Gioco d’azzardo è occultismo c’è un filo diretto che li lega.

foto_460732_550x340$_57

Ha giocato tutto il suo stipendio alle slot machine e, per la disperazione, quando è tornato a casa si è tolto la vita.
Il corpo del 36enne, di nazionalità romena, è stato ritrovato dal figlio maggiore, che ha avvisato la madre.
Inutili i soccorsi.
L’uomo, operaio, è andato a Ladispoli (Roma) in una sala slot e ha giocato tutto il suo stipendio a una delle tante macchinette “mangiasoldi”.
Tornato nella sua abitazione ha sistemato la corda a un gancio del soffitto e si è impiccato.
Lascia la moglie e due figli.

Questo tragico fatto di cronaca ci ha spinti a ricercare i motivi che spingono persone normali a rovinarsi a causa del gioco d’azzardo.

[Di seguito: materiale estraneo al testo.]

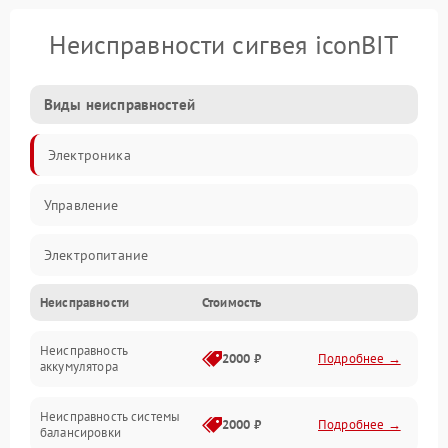
Неисправности сигвея iconBIT
Виды неисправностей
Электроника
Управление
Электропитание
Неисправности
Стоимость
Балансировка
Неисправность
Механические повреждения
2000 ₽
Подробнее →
аккумулятора
Электроника/Механические
Неисправность системы
2000 ₽
Подробнее →
балансировки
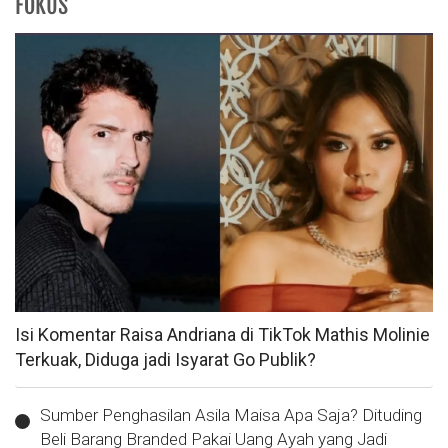
FOKUS
Isi Komentar Raisa Andriana di TikTok Mathis Molinie
Terkuak, Diduga jadi Isyarat Go Publik?
Sumber Penghasilan Asila Maisa Apa Saja? Dituding
Beli Barang Branded Pakai Uang Ayah yang Jadi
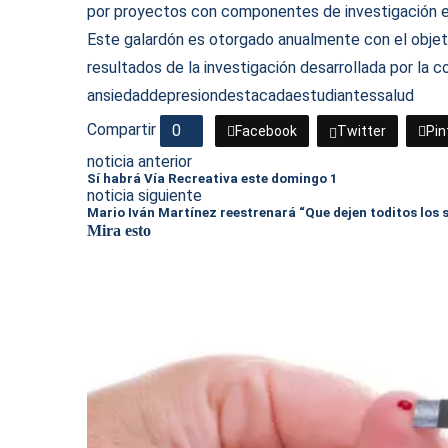
por proyectos con componentes de investigación e
Este galardón es otorgado anualmente con el objeti
resultados de la investigación desarrollada por la
ansiedad
depresion
destacada
estudiantes
salud
Compartir
0
Facebook
Twitter
Pin
noticia anterior
Sí habrá Vía Recreativa este domingo 1
noticia siguiente
Mario Iván Martínez reestrenará “Que dejen toditos los 
Mira esto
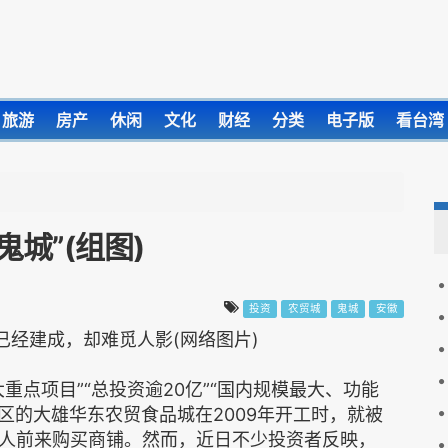
旅游
房产
休闲
文化
财经
分类
电子版
看台湾
城”(组图)
投资
农贸城
鬼城
安徽
已经建成，却难觅人影(网络图片)
重点项目”“总投资逾20亿”“国内规模最大、功能
区的大雄华东农贸食品城在2009年开工时，就被
人前来购买商铺。然而，近日不少投资者反映，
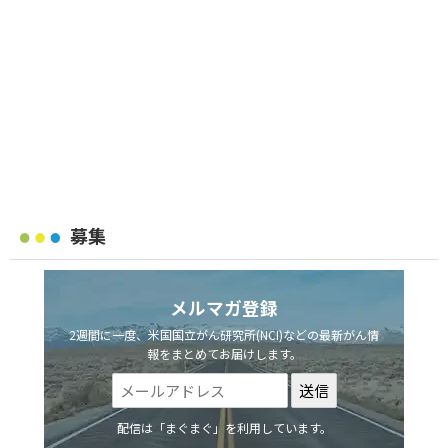
募集
メルマガ登録
2週間に一度、米国国立がん研究所(NCI)などの最新がん情
報をまとめてお届けします。
配信は「まぐまぐ」を利用しています。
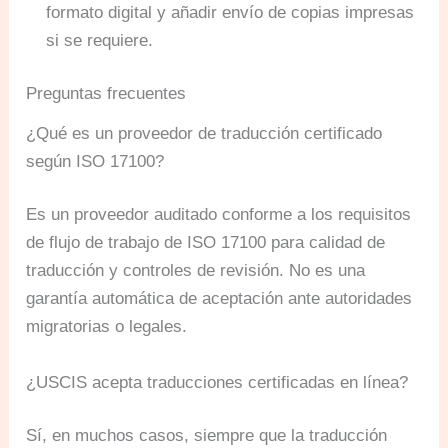
formato digital y añadir envío de copias impresas
si se requiere.
Preguntas frecuentes
¿Qué es un proveedor de traducción certificado
según ISO 17100?
Es un proveedor auditado conforme a los requisitos
de flujo de trabajo de ISO 17100 para calidad de
traducción y controles de revisión. No es una
garantía automática de aceptación ante autoridades
migratorias o legales.
¿USCIS acepta traducciones certificadas en línea?
Sí, en muchos casos, siempre que la traducción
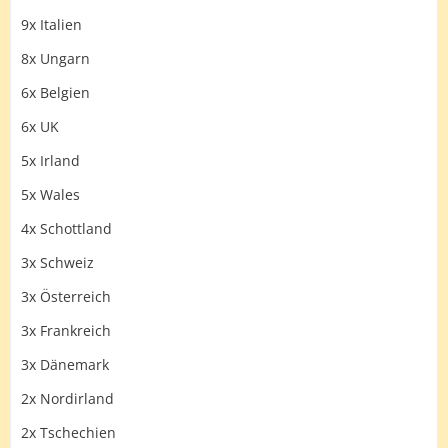
9x Italien
8x Ungarn
6x Belgien
6x UK
5x Irland
5x Wales
4x Schottland
3x Schweiz
3x Österreich
3x Frankreich
3x Dänemark
2x Nordirland
2x Tschechien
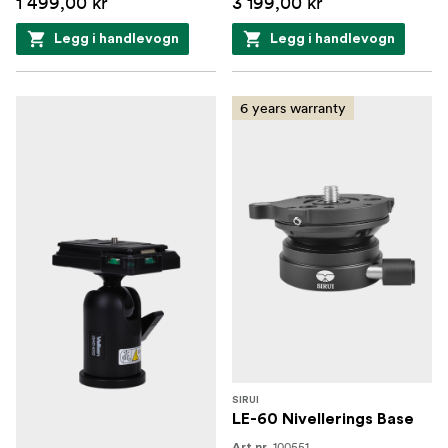
1 499,00 kr
3 199,00 kr
Legg i handlevogn
Legg i handlevogn
6 years warranty
SIRUI
LE-60 Nivellerings Base
100551
Art.nr.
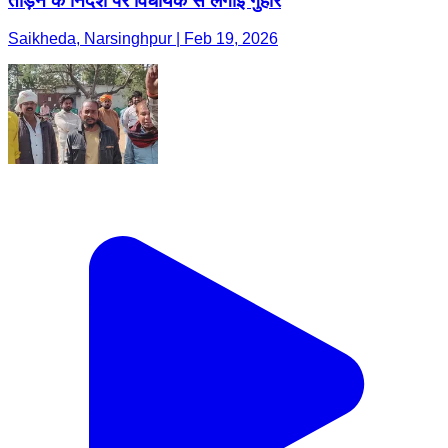
तोड़ने के निर्देश पर विधायक से लगाई गुहार
Saikheda, Narsinghpur | Feb 19, 2026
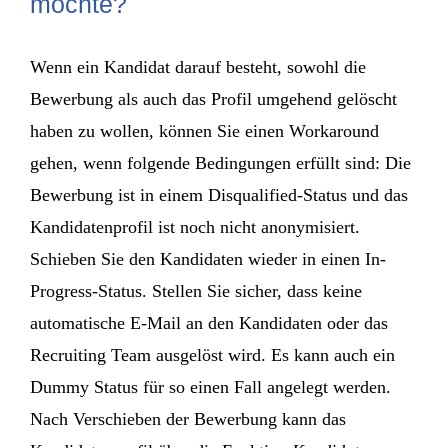
möchte?
Wenn ein Kandidat darauf besteht, sowohl die
Bewerbung als auch das Profil umgehend gelöscht
haben zu wollen, können Sie einen Workaround
gehen, wenn folgende Bedingungen erfüllt sind: Die
Bewerbung ist in einem Disqualified-Status und das
Kandidatenprofil ist noch nicht anonymisiert.
Schieben Sie den Kandidaten wieder in einen In-
Progress-Status. Stellen Sie sicher, dass keine
automatische E-Mail an den Kandidaten oder das
Recruiting Team ausgelöst wird. Es kann auch ein
Dummy Status für so einen Fall angelegt werden.
Nach Verschieben der Bewerbung kann das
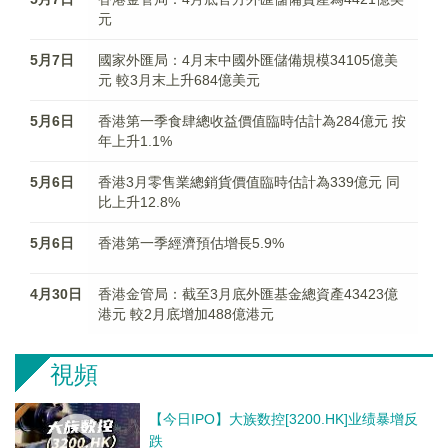
元
5月7日
國家外匯局：4月末中國外匯儲備規模34105億美
元 較3月末上升684億美元
5月6日
香港第一季食肆總收益價值臨時估計為284億元 按
年上升1.1%
5月6日
​香港3月零售業總銷貨價值臨時估計為339億元 同
比上升12.8%
5月6日
香港第一季經濟預估增長5.9%
4月30日
香港金管局：截至3月底外匯基金總資產43423億
港元 較2月底增加488億港元
視頻
【今日IPO】大族数控[3200.HK]业绩暴增反
跌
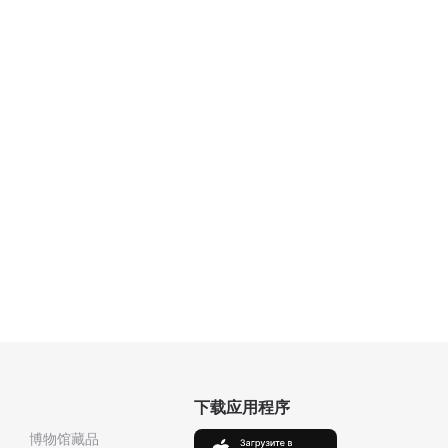
下载应用程序
博物馆藏品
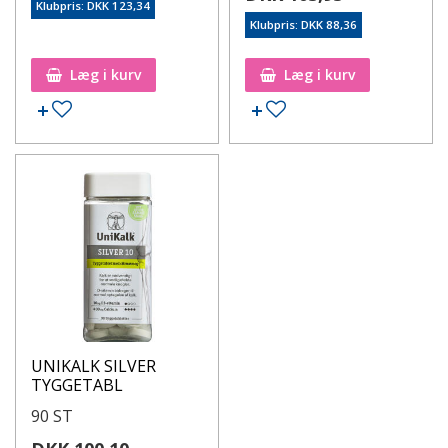
Klubpris: DKK 123,34
Klubpris: DKK 88,36
Læg i kurv
Læg i kurv
UNIKALK SILVER
TYGGETABL
90 ST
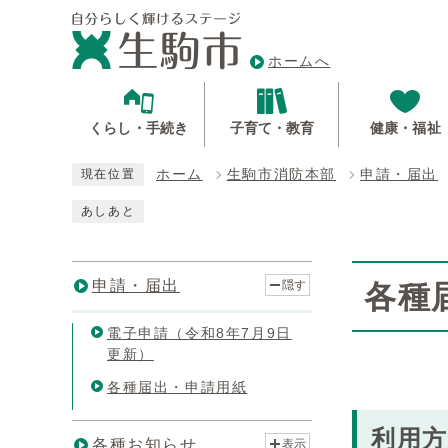
ホームへ
くらし・手続き
子育て・教育
健康・福祉
ホーム
生駒市消防本部
申請・届出
現在位置
あしあと
申請・届出
隠す
各種
電子申請（令和8年7月9日
更新）
各種届出・申請用紙
利用
各種お知らせ
表示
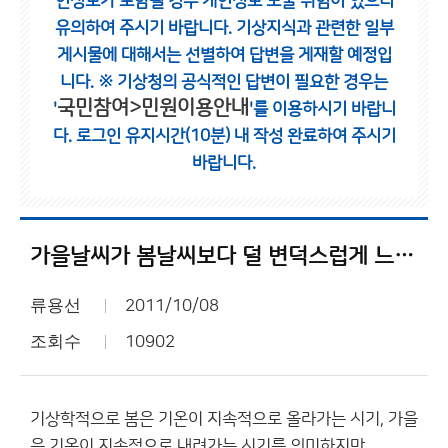
인정보가 포함될 경우 개인정보 노출 위험이 있으니
유의하여 주시기 바랍니다.
기상지식과 관련한 일부
게시물에 대해서는 선별하여 답변을 게재할 예정입
니다.
※ 기상청의 공식적인 답변이 필요한 경우는
국민참여>민원이용안내
'
'를 이용하시기 바랍니
다.
로그인 유지시간(10분) 내 작성 완료하여 주시기
바랍니다.
가을날씨가 봄날씨보다 덜 변덕스럽게 느껴지는 이유
류용선
2011/10/08
조회수
10902
기상학적으로 봄은 기온이 지속적으로 올라가는 시기, 가을
은 기온이 지속적으로 내려가는 시기를 의미하지만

IL DEMONE DEL GIOCO D’AZZARDO : RAPPORTO ANNUALE 2013/2014 SU GIOCO D’AZZARDO,

SU MAGIA E OCCULTISMO IN ITALIA ( Osservatorio Antiplagio)

Vi è un sottile filo rosso che unisce il gioco d’azzardo ,l’occultismo e il satanismo.
Alcuni popoli dell’antico Egitto venerarono Asmodai come protettore del gioco d’azzardo, e gli dedicarono persino un tempio nel deserto di Ryanneh.( Dizionario Infernale,Il Diavolo,Collin De Plancy,Torre).
Nel cosiddetto mondo dell’occulto si stanno verificando cambiamenti di rilievo; uno dei più evidenti è la correlazione tra occultismo e gioco d’azzardo: chi frequenta gli operatori dell’occulto, nel 70% dei casi è appassionato anche di giochi. Le più recenti tecnologie ,la solitudine,il relativismo della nostra società,stanno dirottando l’interesse e la curiosità, in particolare dei giovani, verso forme comunitarie alternative di spiritualità, alla ricerca di soluzioni facili, reclamizzate dai nuovi canali di comunicazione e nei social network. Tutto ciò, che a prima vista può apparire consolatorio, è in realtà illusorio, e soprattutto mette a rischio la vita privata delle persone, bombardate ogni giorno da promesse irrealizzabili e richieste di denaro e dati sensibili. La conseguenza è che, nella stragrande maggioranza dei casi, chi è in crisi e si rivolge ad un operatore dell’occulto o cade nella rete del gioco compulsivo peggiora la propria condizione; mentre chi pensa di essere uscito dalla crisi grazie al mago, al santone o al “gratta e vinci”, senza valutarne la casualità, rischia di cadere in successive trappole “magiche”.

Nonostante questo, negli ultimi tre anni, per via della crisi economica, il volume d’affari di maghi e occultisti è diminuito del 25%, attestandosi su 4,5 miliardi di euro annui. Le singole tariffe, quindi, si sono ridimensionate, ma non i consulti. Tale riduzione è determinata anche dall’aumento della “concorrenza”: sono molti infatti i “senza lavoro” che, soprattutto su INTERNET, si improvvisano CARTOMANTI,SENSITIVI,GUARITORI ,SATANISTI dotati di poteri…. In realtà non fanno altro che ingegnarsi per guadagnare, correndo però il rischio di trasformarsi in occasionali truffatori, estorsori, molestatori, violentatori. A tali dati fa da contraltare l’aumento della spesa nel gioco d’azzardo e l’interesse dei cittadini nei confronti dell’occultismo e delle scommesse, che invece è cresciuto. E’ la stessa crisi infatti che spinge a rivolgersi a maghi, santoni, giochi e bingo per acquisire potere e prevalere sugli altri, o comunque trarre un vantaggio, e per la soluzione di problemi di ogni genere.